## Tasks to complete
1 – Print the part of the reinforcement learning notes between "This infinite sum" and "used in http://web.stanford.edu/class/cme241/.", inclusive, without altering anything.
2 – Answer these questions from the reinforcement learning notes:
(a) What value does the inventory setup give poisson_lambda?
(b) Which three fields does the TransitionStep class carry?
(c) What field does ReturnStep add to TransitionStep, and what is its type?
3 – Pick up the reinforcement learning notes at the point where they stop and carry them further.

This infinite sum is true even if a trace experience terminates, say at $t = T$ ( $S_{T} \in T$ ) because we take $R_{i} = 0$ for all $i > T$ .

!python --version

Python 3.7.15

We make use of the approach and code used in http://web.stanford.edu/class/cme241/.

from __future__ import annotations
from typing import Tuple, Sequence, Iterator, List, TypeVar, Generic, overload, Mapping, Iterable, Callable
from dataclasses import dataclass
from abc import ABC, abstractmethod
import itertools as it
import inspect
import math
from pprint import pprint

Let us setup our Inventory problem again:

capacity: int = 2
poisson_lambda: float = 1.0
holding_cost: float = 1.0
stockout_cost: float = 10.0
si_mrp: SimpleInventoryMRPFinite = SimpleInventoryMRPFinite(
    capacity=capacity,
    poisson_lambda=poisson_lambda,
    holding_cost=holding_cost,
    stockout_cost=stockout_cost
)

Next we look at how we want to implement the simulation of experiences as stated above in code. The essential element is the TransitionStep:

@dataclass(frozen=True)
class TransitionStep(Generic[S]): #. s -> s'r   (atomic experience)
    state: NonTerminal[S]
    next_state: State[S]
    reward: float
    
    def add_return(self, γ: float, return_: float) -> ReturnStep[S]:
        return ReturnStep( #. s -> s'r
            self.state,
            self.next_state,
            self.reward,
            return_=self.reward + γ*return_
        )

A TransitionStep instance captures an atomic experience. It carries the state, next_state, and reward information. The add_return method allows for the incorporation of return values, making use of the class ReturnStep:

@dataclass(frozen=True)
class ReturnStep(TransitionStep[S]):
    return_: float

In general, the input to an RL prediction algorithm will be either: - a stream/sequence of atomic experiences - Iterable[TransitionStep[S]] - a stream/sequence of trace experiences - Iterable[Iterable[TransitionStep[S]]]

As before, we make use of the class MarkovRewardProcess:

class MarkovRewardProcess(MarkovProcess[S]):
    #. transition from this state
    def transition(self, state: NonTerminal[S]) -> Distribution[State[S]]: #s'|s or s->s'
        distribution = self.transition_reward(state)
        def next_state(distribution=distribution):
            next_s, _ = distribution.sample() #.ignores reward
            return next_s
        return SampledDistribution(next_state)

## Dataset
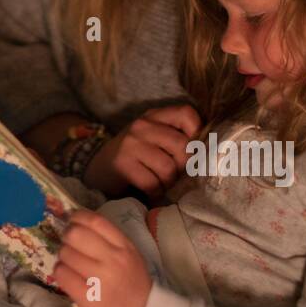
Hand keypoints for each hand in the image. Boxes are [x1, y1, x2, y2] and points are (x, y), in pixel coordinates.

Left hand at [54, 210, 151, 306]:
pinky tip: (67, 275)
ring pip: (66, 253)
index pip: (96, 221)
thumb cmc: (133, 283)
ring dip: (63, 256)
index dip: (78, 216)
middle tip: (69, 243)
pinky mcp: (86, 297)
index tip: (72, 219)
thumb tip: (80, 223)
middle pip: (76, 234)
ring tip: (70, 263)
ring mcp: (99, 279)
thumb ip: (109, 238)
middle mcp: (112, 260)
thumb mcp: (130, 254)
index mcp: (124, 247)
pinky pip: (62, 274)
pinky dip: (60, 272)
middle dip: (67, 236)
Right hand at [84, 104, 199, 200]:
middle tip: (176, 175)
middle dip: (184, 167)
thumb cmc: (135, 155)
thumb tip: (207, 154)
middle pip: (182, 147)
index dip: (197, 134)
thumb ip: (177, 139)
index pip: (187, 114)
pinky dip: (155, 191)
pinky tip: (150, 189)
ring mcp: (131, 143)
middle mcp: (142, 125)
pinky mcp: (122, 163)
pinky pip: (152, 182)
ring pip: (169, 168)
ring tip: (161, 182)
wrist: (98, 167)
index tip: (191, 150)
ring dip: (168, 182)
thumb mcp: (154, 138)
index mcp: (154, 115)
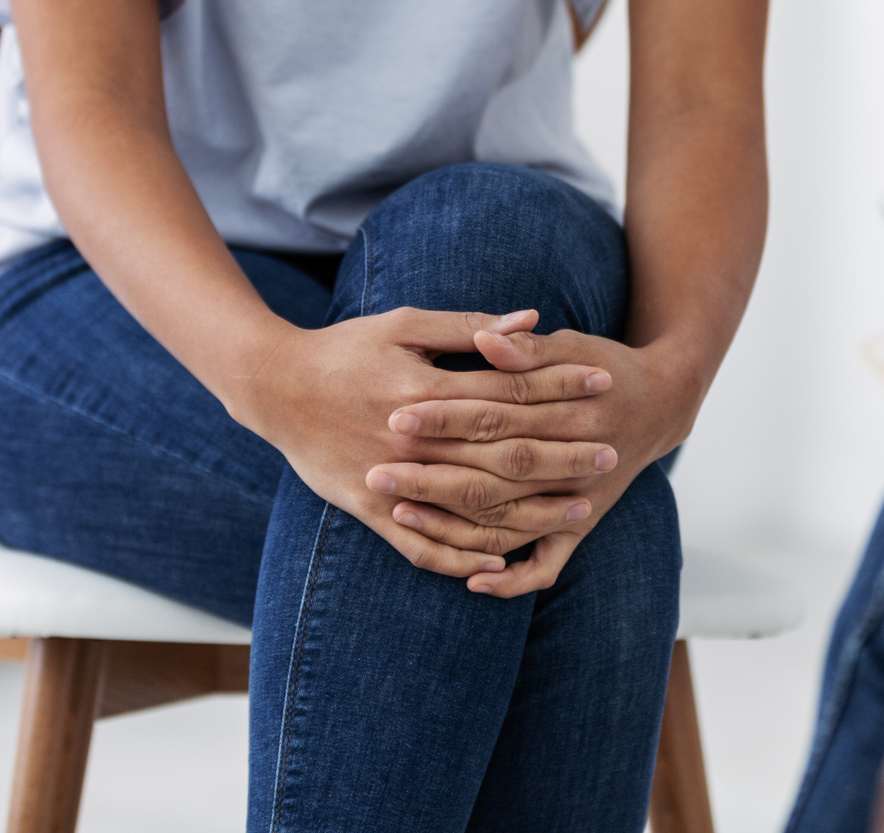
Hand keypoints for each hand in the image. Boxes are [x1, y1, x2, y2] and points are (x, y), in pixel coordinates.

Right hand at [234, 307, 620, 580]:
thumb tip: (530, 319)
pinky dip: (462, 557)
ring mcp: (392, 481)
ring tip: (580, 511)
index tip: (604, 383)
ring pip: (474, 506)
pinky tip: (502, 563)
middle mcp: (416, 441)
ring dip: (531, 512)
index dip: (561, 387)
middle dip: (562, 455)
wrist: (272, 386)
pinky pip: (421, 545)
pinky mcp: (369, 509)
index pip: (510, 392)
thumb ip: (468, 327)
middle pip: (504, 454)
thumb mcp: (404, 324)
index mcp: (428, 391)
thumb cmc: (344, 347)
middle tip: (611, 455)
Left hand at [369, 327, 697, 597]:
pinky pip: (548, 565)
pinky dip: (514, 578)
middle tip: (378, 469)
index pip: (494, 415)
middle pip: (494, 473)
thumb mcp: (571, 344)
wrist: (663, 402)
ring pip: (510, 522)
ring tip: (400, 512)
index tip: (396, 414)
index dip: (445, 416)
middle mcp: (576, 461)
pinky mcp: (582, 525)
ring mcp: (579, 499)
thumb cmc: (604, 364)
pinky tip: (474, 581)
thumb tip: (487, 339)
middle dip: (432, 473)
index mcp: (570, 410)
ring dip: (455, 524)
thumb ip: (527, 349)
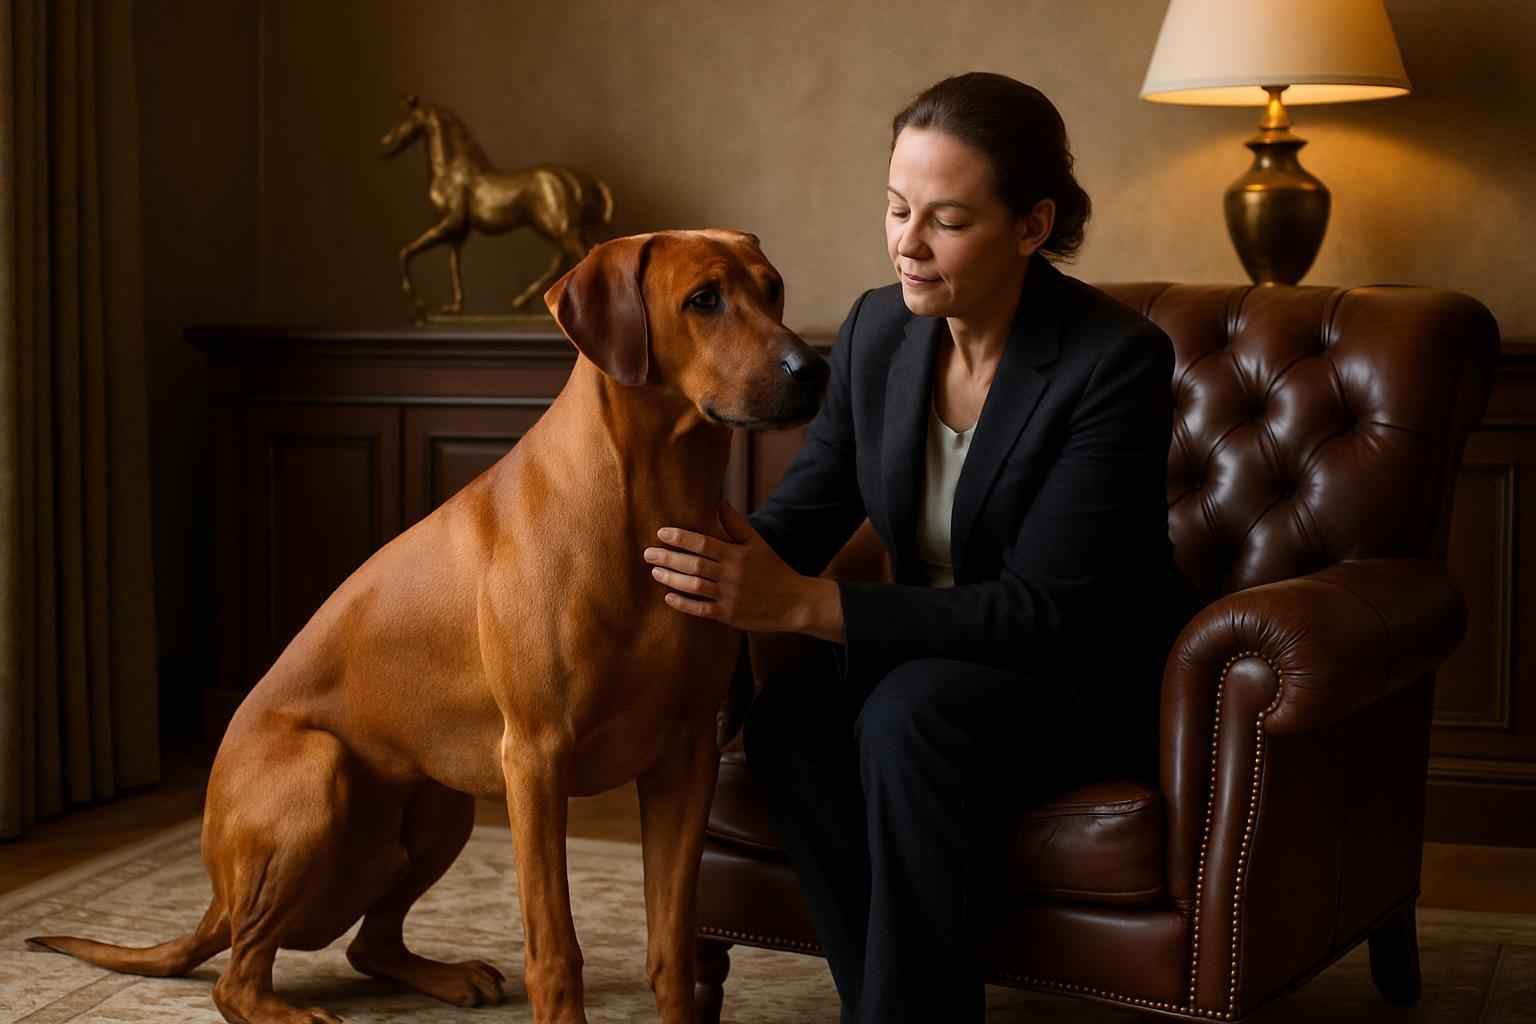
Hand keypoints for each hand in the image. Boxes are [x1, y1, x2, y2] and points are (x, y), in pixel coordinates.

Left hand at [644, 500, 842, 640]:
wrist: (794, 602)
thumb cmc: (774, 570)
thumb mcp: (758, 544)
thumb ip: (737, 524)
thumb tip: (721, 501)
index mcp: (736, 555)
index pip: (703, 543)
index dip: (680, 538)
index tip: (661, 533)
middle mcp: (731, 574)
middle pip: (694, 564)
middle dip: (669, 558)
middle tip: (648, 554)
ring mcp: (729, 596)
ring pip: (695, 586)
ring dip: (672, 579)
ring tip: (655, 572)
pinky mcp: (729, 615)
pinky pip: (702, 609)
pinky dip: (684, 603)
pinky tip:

## Answers to each task
1 –
This infinite sum is true even if a trace experience terminates, say at $t = T$ ( $S_{T} \in T$ ) because we take $R_{i} = 0$ for all $i > T$ .

!python --version

Python 3.7.15

We make use of the approach and code used in http://web.stanford.edu/class/cme241/.

2 –
(a) 1.0
(b) state, next_state, and reward
(c) return_, a float

3 –
    @abstractmethod
    def transition_reward(#. transition from this state
        self, 
        state: NonTerminal[S]
    ) -> Distribution[Tuple[State[S], float]]: #. s'r|s or s->s'r
        pass
    
    #. future: simulate_transition
    #. 's'imulate for 's'tep-generator
    def simulate_reward( #. 'reward' for MarkovRewardProcess?
        self,
        start_state_distribution: Distribution[NonTerminal[S]]
    ) -> Iterable[TransitionStep[S]]: #. sequence of atomic experiences
        state: State[S] = start_state_distribution.sample()
        reward: float = 0.
        while isinstance(state, NonTerminal):
            next_distribution = self.transition_reward(state)
            next_state, reward = next_distribution.sample()
            yield TransitionStep(state, next_state, reward) # s -> s'r
            state = next_state

    #. 't'races for 't'race-generator
    def reward_traces( #. 'reward' for MarkovRewardProcess?
        self,
        start_state_distribution: Distribution[NonTerminal[S]]
    ) -> Iterable[Iterable[TransitionStep[S]]]: #. sequence of trace experiences
        while True:
            yield self.simulate_reward(start_state_distribution)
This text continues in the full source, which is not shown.